A breeze blew over the lake, rippling the water. Leaves blew off the trees and settled on the lake's bleak surface, floating for a few moments, and then silently slipping beneath the surface.

Archie stared at the island. If he squinted, he could just make out the boathouse near where he had spent much of the night unconscious. Maybe his blonde hadn't been Gretchen after all.

“Where did you say you found that blond hair?” Henry asked.

“Let's just say I had clear chain of custody,” Archie said.

 

CHAPTER

27

 

Jack Reynolds answered
the door dressed like he was going yachting—white pants, a white V-neck sweater with navy piping at the neck, and white canvas deck shoes, no socks.

Archie threw a glance at Henry, who was dressed entirely in black, and hoped this would go better than he was anticipating.

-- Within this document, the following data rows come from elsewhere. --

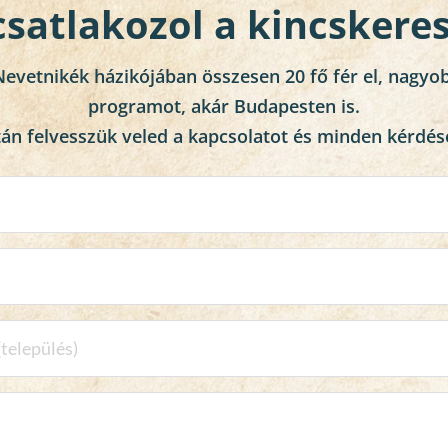
s csatlakozol a kincsker
Nevetnikék házikójában összesen 20 fő fér el, nagyobb
programot, akár Budapesten is.
után felvesszük veled a kapcsolatot és minden kérdés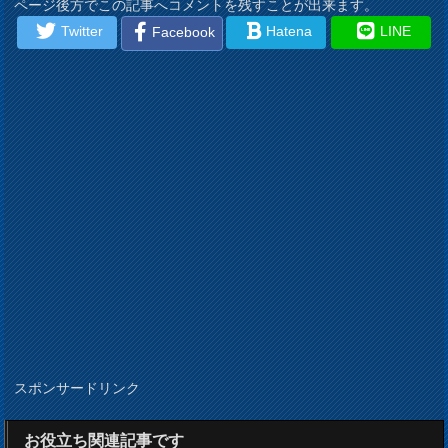
ページ後方でこの記事へコメントを残すことが出来ます。
Twitter
Hatena
LINE
Facebook
スポンサードリンク
お役立ち関連記事です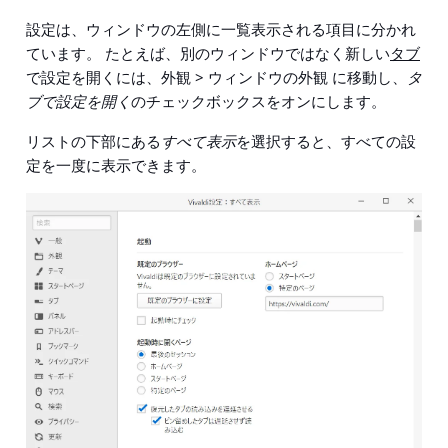
設定は、ウィンドウの左側に一覧表示される項目に分かれ
ています。 たとえば、別のウィンドウではなく新しい
タブ
で設定を開くには、
外観 > ウィンドウの外観
に移動し、
タ
ブで設定を開く
のチェックボックスをオンにします。
リストの下部にある
すべて表示
を選択すると、すべての設
定を一度に表示できます。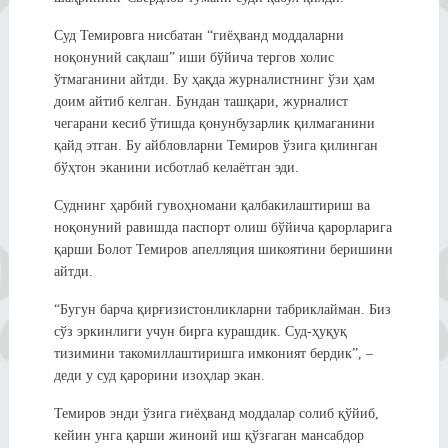
Суд Темировга нисбатан “гиёҳванд моддаларни
ноқонуний сақлаш” иши бўйича тергов холис
ўтмаганини айтди. Бу ҳақда журналистнинг ўзи ҳам
доим айтиб келган. Бундан ташқари, журналист
чегарани кесиб ўтишда қонунбузарлик қилмаганини
қайд этган. Бу айбловларни Темиров ўзига қилинган
бўҳтон эканини исботлаб келаётган эди.
Суднинг ҳарбий гувоҳномани қалбакилаштириш ва
ноқонуний равишда паспорт олиш бўйича қарорларига
қарши Болот Темиров апелляция шикоятини беришини
айтди.
“Бугун барча қирғизистонликларни табриклайман. Биз
сўз эркинлиги учун бирга курашдик. Суд-ҳуқуқ
тизимини такомиллаштиришга имконият бердик”, –
деди у суд қарорини изоҳлар экан.
Темиров энди ўзига гиёҳванд моддалар солиб қўйиб,
кейин унга қарши жиноий иш қўзғаган мансабдор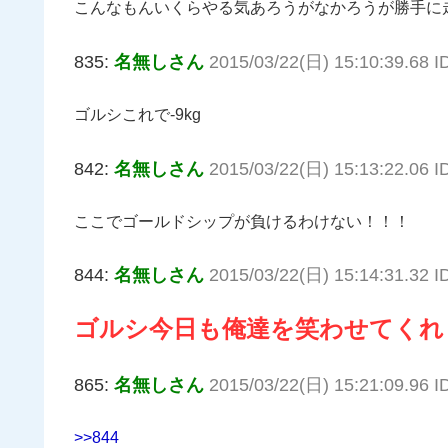
こんなもんいくらやる気あろうがなかろうが勝手に
835:
名無しさん
2015/03/22(日) 15:10:39.68 I
ゴルシこれで-9kg
842:
名無しさん
2015/03/22(日) 15:13:22.06 I
ここでゴールドシップが負けるわけない！！！
844:
名無しさん
2015/03/22(日) 15:14:31.32 
ゴルシ今日も俺達を笑わせてくれ
865:
名無しさん
2015/03/22(日) 15:21:09.96 
>>844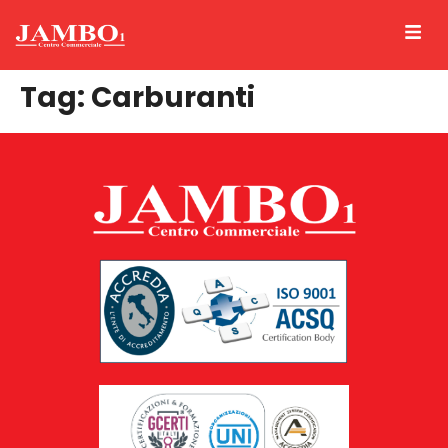
Tag:
Carburanti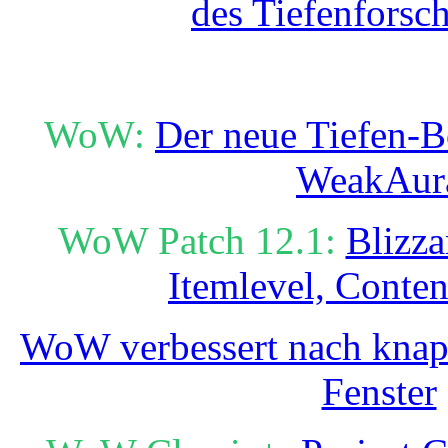
des Tiefenforsch
WoW:
Der neue Tiefen-B
WeakAur
WoW Patch 12.1:
Blizza
Itemlevel, Conte
WoW verbessert nach knapp
Fenster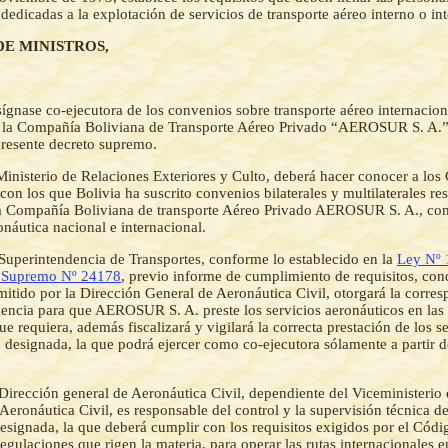
 dedicadas a la explotación de servicios de transporte aéreo interno o in
DE MINISTROS,
ígnase co-ejecutora de los convenios sobre transporte aéreo internacion
a la Compañía Boliviana de Transporte Aéreo Privado “AEROSUR S. A.”, 
presente decreto supremo.
Ministerio de Relaciones Exteriores y Culto, deberá hacer conocer a los
 con los que Bolivia ha suscrito convenios bilaterales y multilaterales res
la Compañía Boliviana de transporte Aéreo Privado AEROSUR S. A., co
ronáutica nacional e internacional.
Superintendencia de Transportes, conforme lo establecido en la
Ley Nº 
 Supremo Nº 24178
, previo informe de cumplimiento de requisitos, con
mitido por la Dirección General de Aeronáutica Civil, otorgará la corre
cencia para que AEROSUR S. A. preste los servicios aeronáuticos en las 
ue requiera, además fiscalizará y vigilará la correcta prestación de los s
a designada, la que podrá ejercer como co-ejecutora sólamente a partir d
.
Dirección general de Aeronáutica Civil, dependiente del Viceministerio 
ronáutica Civil, es responsable del control y la supervisión técnica de 
designada, la que deberá cumplir con los requisitos exigidos por el Cód
ulaciones que rigen la materia, para operar las rutas internacionales e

The island was tranquil and muted. The stacks of rented chairs and piles of torches were gone. The bars had been disassembled and loaded into trucks and carted off. The propane heaters that Archie had seen collected together in the yard that morning were now just faint impressions in the grass. It hadn't taken them long to get rid of any evidence that the bacchanalia had occurred. Even the dead leaves had been bagged and hauled away. This was how it went if you had a hundred people working for you. The last time Archie could remember having a party, it had taken Debbie and him three days to do the dishes.

Jack didn't invite them in.

“Nice outfit, skipper,” Henry said.

“Did you come to return my Ralph Lauren?” Jack asked Archie.

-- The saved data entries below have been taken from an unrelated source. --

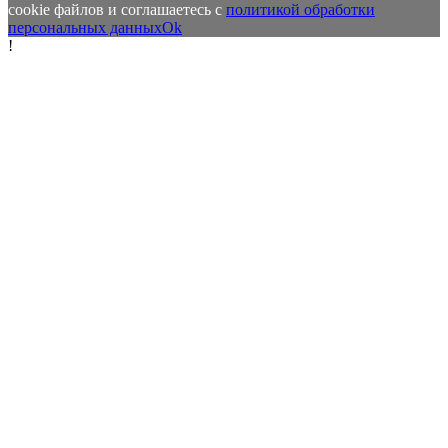
cookie файлов и соглашаетесь с
политикой обработки
персональных данных
Ok
!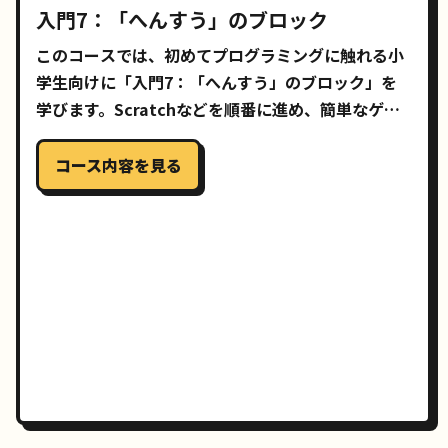
入門7：「へんすう」のブロック
このコースでは、初めてプログラミングに触れる小
学生向けに「入門7：「へんすう」のブロック」を
学びます。Scratchなどを順番に進め、簡単なゲー
ムやアニメーションを自分で作れるようになること
を目指します。
コース内容を見る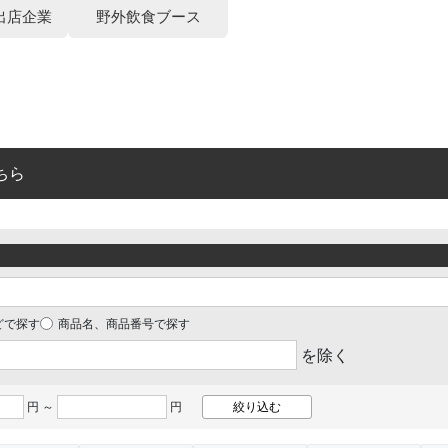
出店企業
野外飲食ブース
ちら
どで探す
商品名、商品番号で探す
を除く
円 ～
円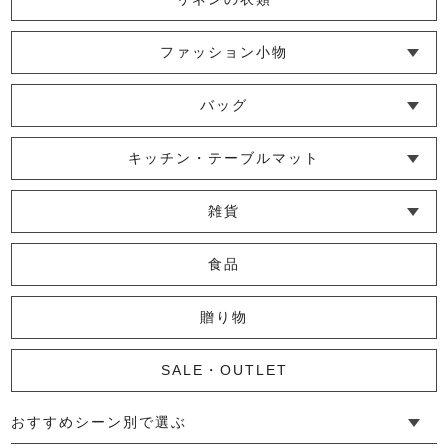
リネンハンプ２ｗａｙバッグ
18,700円
(税込)
ファッション小物
└ ショール・ストール
└ マスク
└ 靴下・アームカバー
バッグ
└ ポシェット・ショルダーバッグ
└ トートバッグ
└ 巾着バッグ
花紋ショルダーバッグ
キッチン・テーブルマット
8,250円
(税込)
└ 蚊帳のふきん
└ かっぽう着・エプロン
└ その他キッチン小物
└ コースター
└ ランチョンマット・プレースマット
└ テーブルランナー・テーブルセンター
雑貨
└ その他小物
└ タオル・ハンカチ
└ ポーチ
└ インテリア
食品
リネン帆布２ｗａｙバッグ
贈り物
24,200円
(税込)
SALE・OUTLET
おすすめシーン別で選ぶ
ゼブラストライプポシェット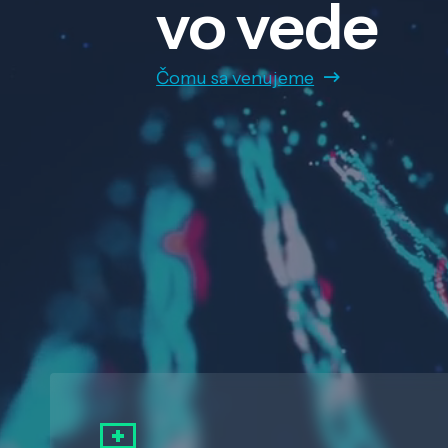
vo vede
Čomu sa venujeme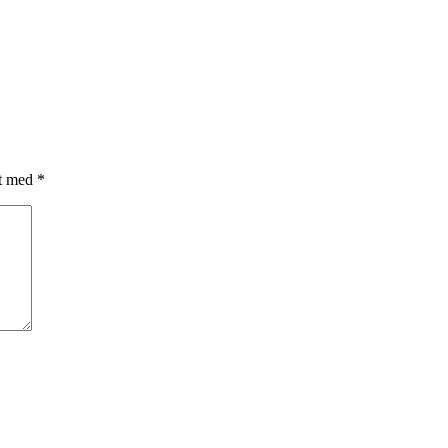
et med
*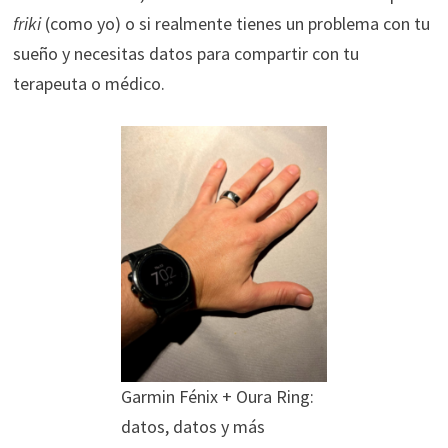
friki
(como yo) o si realmente tienes un problema con tu
sueño y necesitas datos para compartir con tu
terapeuta o médico.
Garmin Fénix + Oura Ring:
datos, datos y más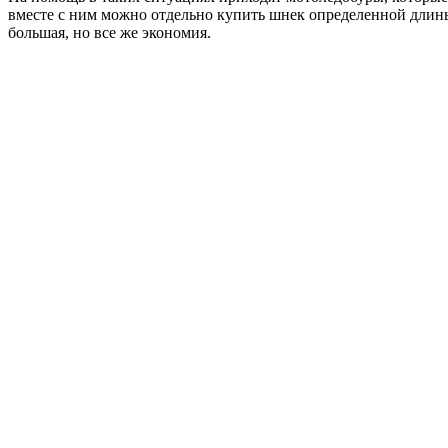
вместе с ним можно отдельно купить шнек определенной длины
большая, но все же экономия.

Just three hundred yards away, back on the mainland, Archie's Major Case team was working the crime scene at the Cape Cod. The dock had been cordoned off with crime tape. Crime scene techs were combing the yard. He had divers looking in the lake around the dock. The road was lined with law enforcement vehicles. There was no way that Jack didn't know that. This was a man who employed men with earpieces. He had surveillance cameras in trees.

Archie nodded at Henry and Henry dialed up a crime scene photograph on his phone. They'd downloaded it before they'd crossed the bridge, anticipating the reception issue, so all he had to do was tap the screen. The picture filled the screen—an image of the dead girl's face and shoulders. Henry handed Archie the phone and Archie showed it to Jack. “I need to know who this girl is,” Archie said.

Jack barely glanced at the photo. “I don't know her,” Jack said.

“She was at your party last night,” Archie insisted. “I saw her, right inside there.” Archie indicated the foyer behind Jack.

“As established by your presence,” Jack said pointedly, “I was less than familiar with the guest list.”

“She's dead,” Henry said.

Jack smiled thinly. “I got that.”

“We think she was murdered,” Archie said. “Possibly here on your property.” Jack was a lot of things, but he was also the father of two murdered children, and that counted for something. Archie could use it. It was his way in.

“I don't know who she is,” Jack said, his tone softening. “I'd tell you if I did. Maybe she came with someone.”

“Who would know?” Archie asked.

“We used a private security company last night,” Jack said. “Echo Corp.”

“They're military contractors,” Henry said.

“Heavy security for a garden party,” Archie said to Jack.

“I like my guests to feel secure,” Jack said with a sharklike smile.